▶ [Page text]:
Cotton Candy

Daily Reading

Isaiah 28-30

Daily Thought

I admit, I like cotton candy. It is one of the childhood delights we keep as adults. It is fun food. Well, maybe not food–I looked up the recipe. The ingredients include 5 cups of granulated sugar, 1-⅓ cups of light corn syrup, 1 cup plus 2 tablespoons of water, food color paste, flavored oil, and baking spray. It then listed serving size 28g, calories 180, carbohydrates 28g, dietary fiber 0, sugars 28g.

This all added up to the bottom line, “Nutritional Value: Zero.” It said that on the label. You cannot live on cotton candy. You will die if you try to live on cotton candy.

Prophets are not elected or appointed. They do not inherit the role or take it by force. They are assigned by God and their task is to tell the Truth. They speak the Word of the Lord, and for that, they are accountable only to God. This means they do not have to please the people, and often they do not. Isaiah has been speaking to “a rebellious people, lying children, children unwilling to hear the instruction of the Lord; who say to the seers, ‘Do not see,’ and to the prophets, ‘Do not prophesy to us what is right; speak to us smooth things, prophesy illusions’” (Isaiah 30:9-10).

Rebellious people want cotton candy. For dinner.

“For the time is coming when people will not endure sound teaching, but having itching ears they will accumulate for themselves teachers to suit their own passions, and will turn away from listening to the truth” (2Timothy 4:3-4). 

We still do, and we are starving to death.

Daily Prayer

Heavenly Father, may I keep my eyes on You, the author of life. Because of my rebellion, You took the cross. You traveled the difficult road, You did not give in to the delightful temptations of Satan, but drank the cup of crucifixion. I have got to quit giving in.

There is this overflowing joy in Your Kingdom, and I long to drink from it, but I keep trading it in for things that are fun but don’t last. Yours is the Name above every Name, but not always the popular Name. No matter, I will at all times pursue the joy of Heaven, even during the times it’s not fun on earth.

Amen

Daily Question

What is it about Truth that people don’t like? 

Bee Stings

Daily Reading

Isaiah 23-27

Daily Thought

“Your kingdom come, your will be done, on earth as it is in heaven” (Matthew 6:10). Jesus prays what Isaiah prophesied, “In that day a great trumpet will be blown, and those who were lost in the land of Assyria and those who were driven out to the land of Egypt will come and worship the Lord on the holy mountain at Jerusalem” (Isaiah 27:13). The kingdoms of this world present power and pleasure, but deliver destruction and death. Isaiah declares a day to come when we will return to the mountain of God, where the Lord “will swallow up death forever; and the Lord God will wipe away tears from all faces” (Isaiah 25:8). Isaiah is speaking of Jesus.

▶ [Supplied entries]:

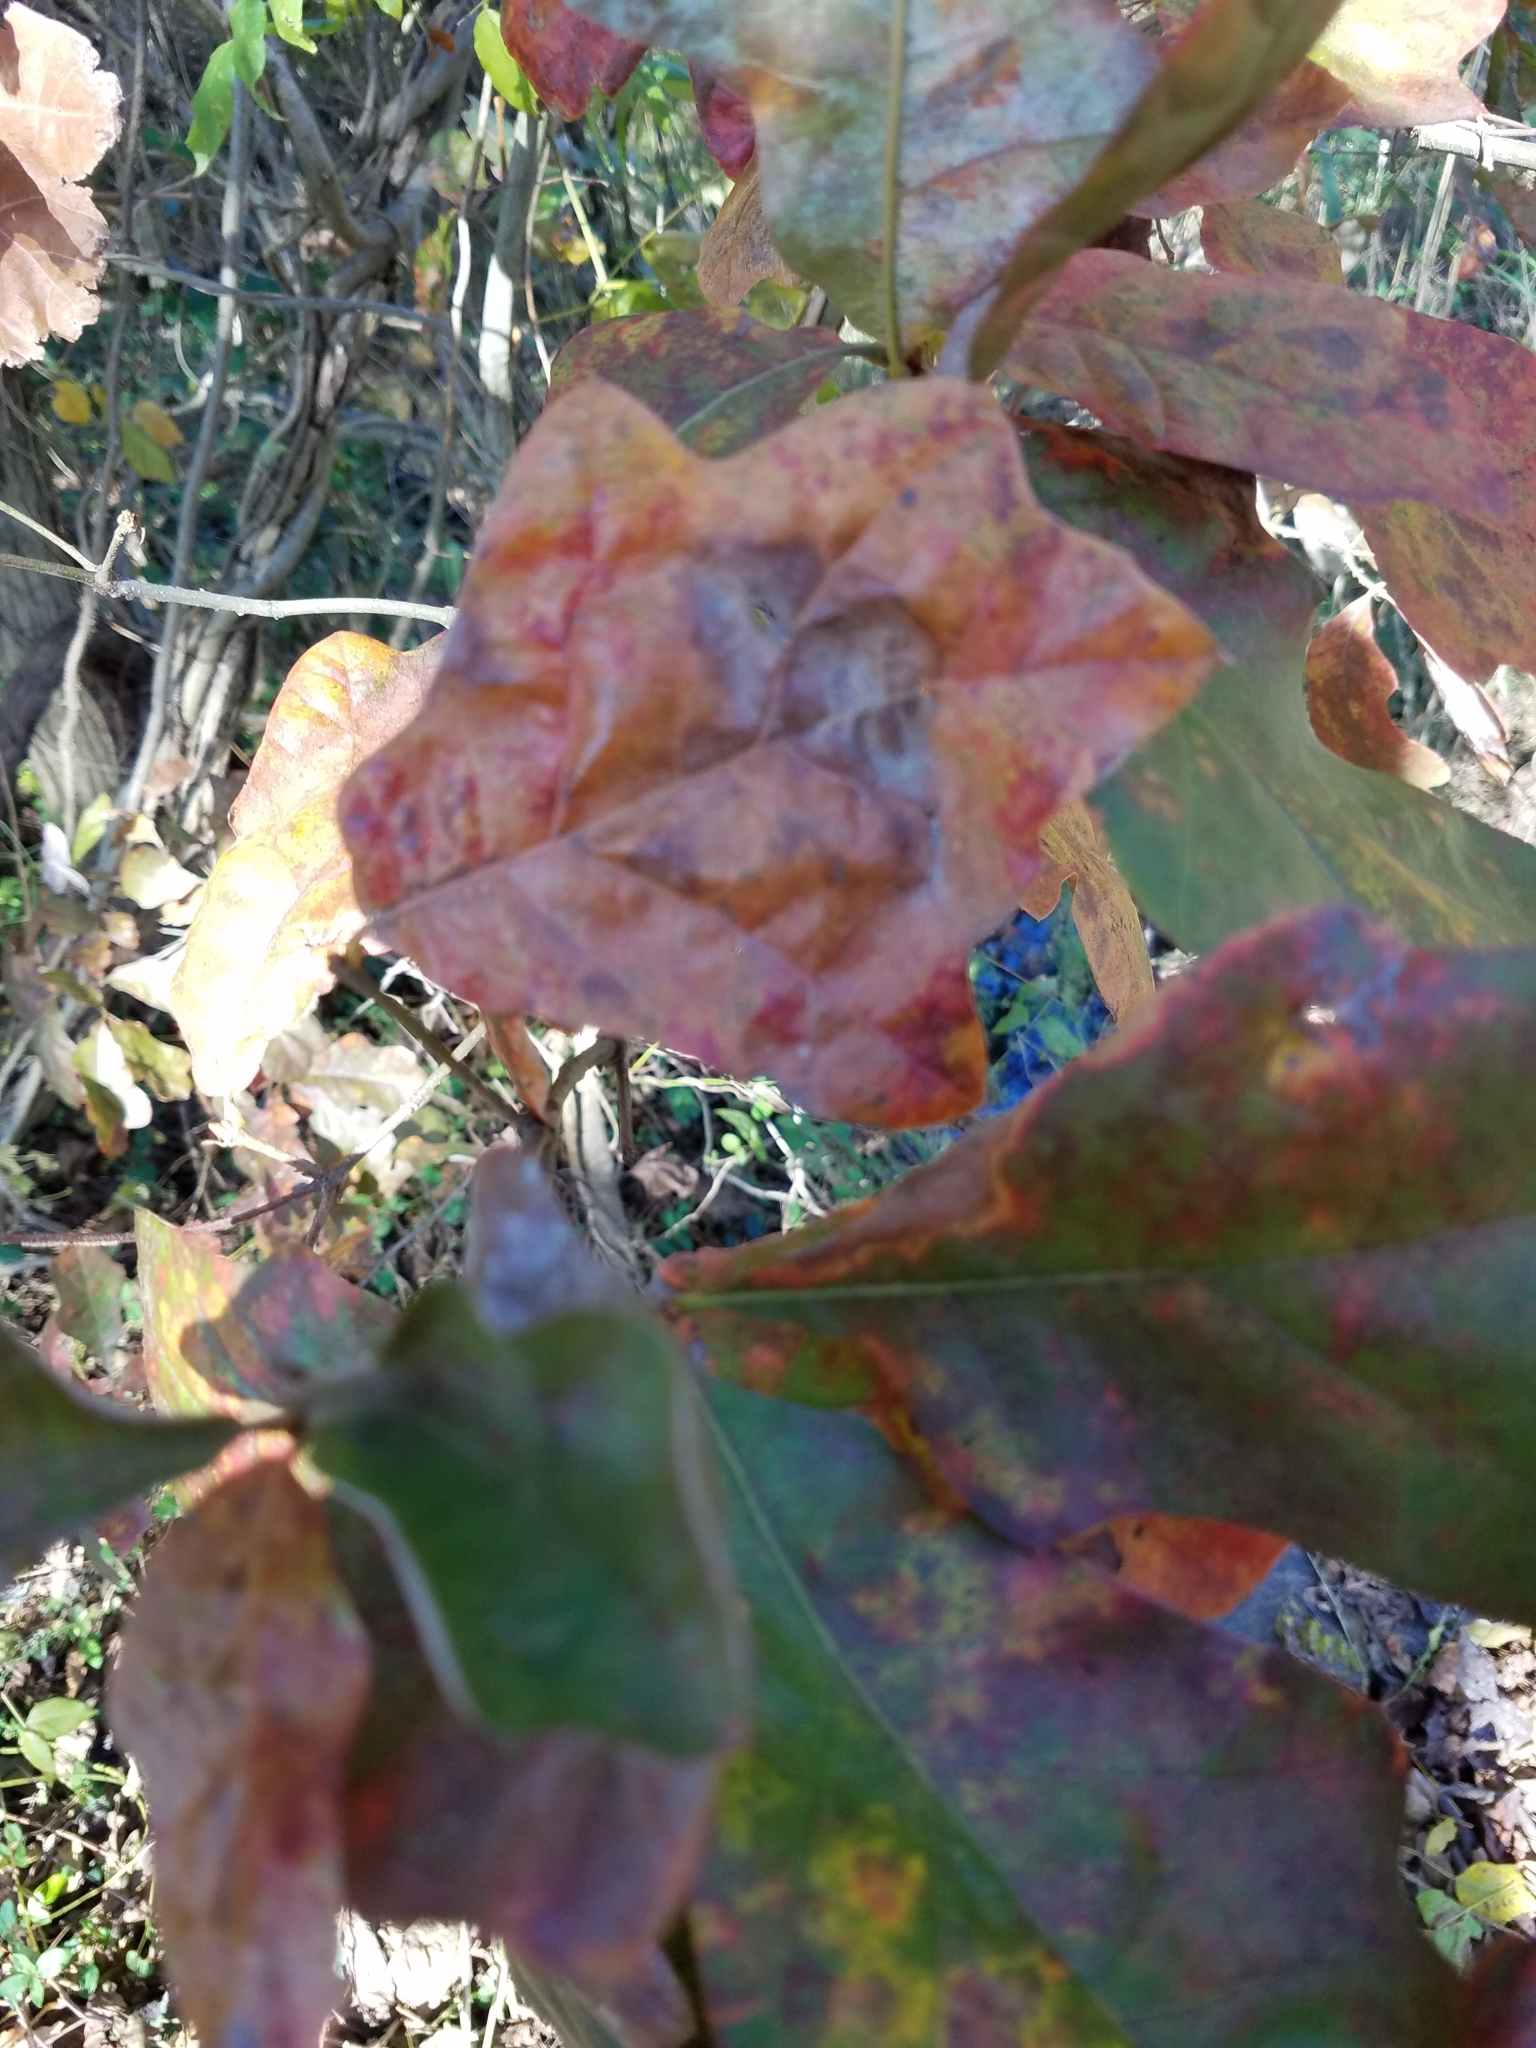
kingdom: Plantae
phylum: Tracheophyta
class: Magnoliopsida
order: Fagales
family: Fagaceae
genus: Quercus
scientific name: Quercus marilandica
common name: Blackjack oak
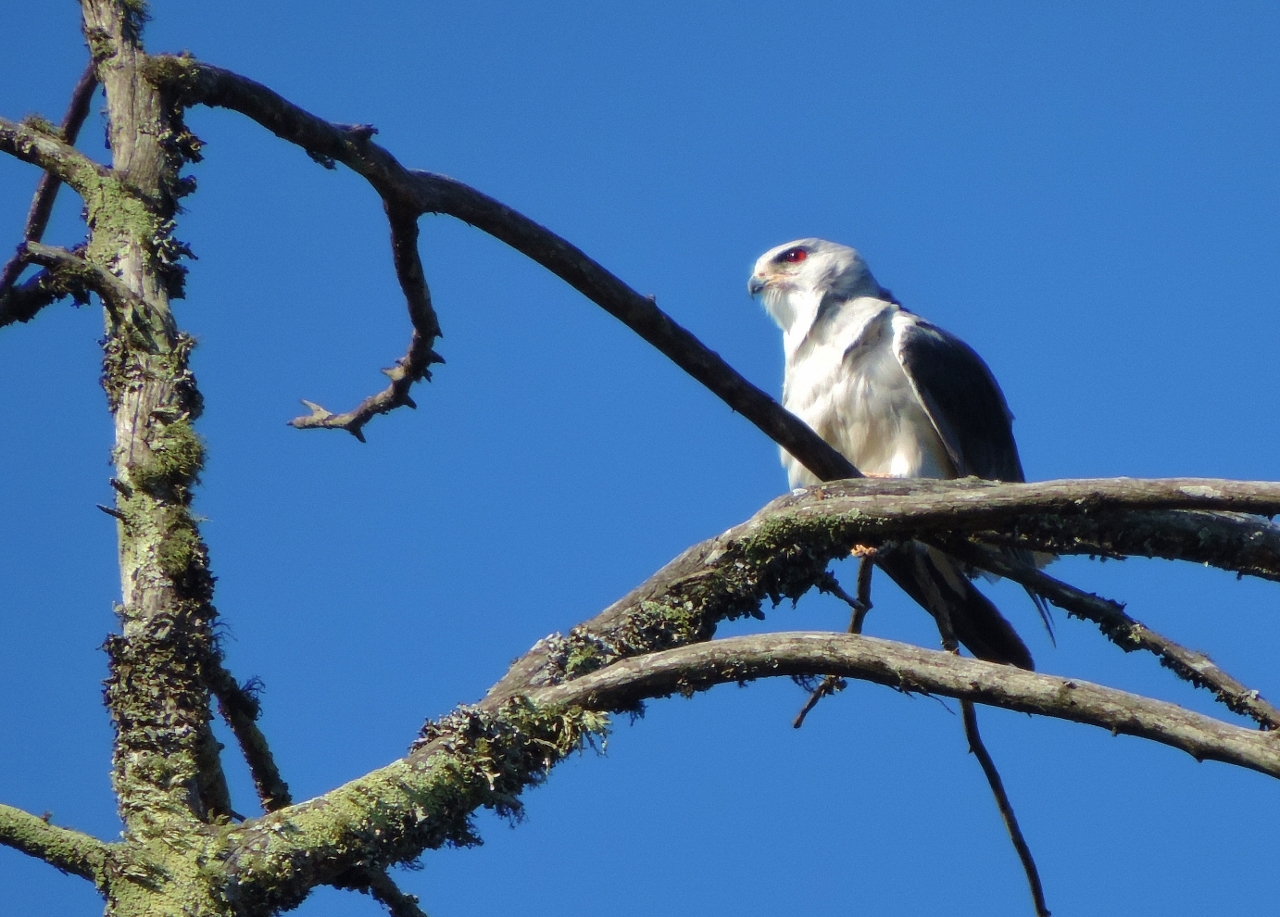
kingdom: Animalia
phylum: Chordata
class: Aves
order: Accipitriformes
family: Accipitridae
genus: Elanus
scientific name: Elanus caeruleus
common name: Black-winged kite
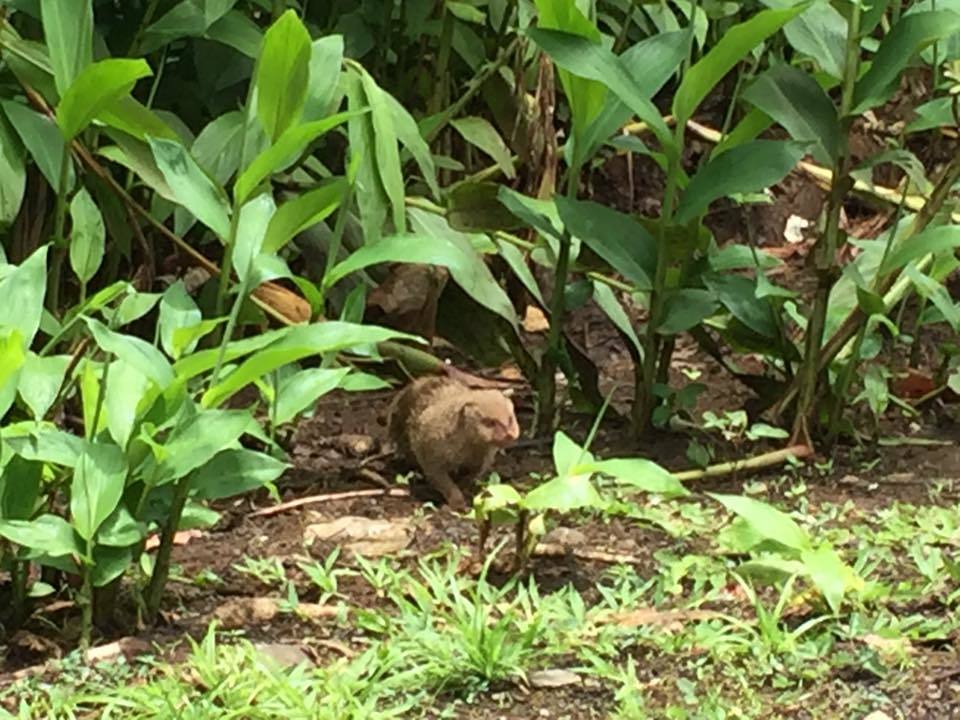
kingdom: Animalia
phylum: Chordata
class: Mammalia
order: Carnivora
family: Herpestidae
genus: Herpestes
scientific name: Herpestes javanicus
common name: Small asian mongoose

▶ [Goal A]: In the devotional, what nutritional value does the cotton candy label list?
▶ [Goal B]: State how many lines of the entries contain the string "name". Reply with the number only.

▶ [Written response A]: Zero.

▶ [Written response B]: 6